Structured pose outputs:
▼

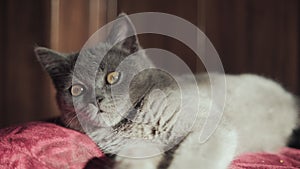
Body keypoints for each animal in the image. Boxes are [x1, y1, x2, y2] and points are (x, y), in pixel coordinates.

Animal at [36, 13, 298, 168]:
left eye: (112, 76)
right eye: (76, 89)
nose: (96, 99)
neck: (134, 123)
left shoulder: (208, 128)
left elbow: (192, 160)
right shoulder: (134, 148)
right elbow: (132, 162)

▲

What to do:
Each line of the data above is to be output exactly; the pictures are not to appear.

Result of the task:
Body keypoints for each animal in the image. Boxes are [x1, y1, x2, y2] and points are (x, y), in pixel coordinates.

Animal at [36, 13, 298, 168]:
left eye: (112, 76)
right eye: (76, 89)
nose: (96, 99)
neck: (134, 123)
left shoulder: (208, 128)
left elbow: (192, 160)
right shoulder: (134, 148)
right elbow: (132, 162)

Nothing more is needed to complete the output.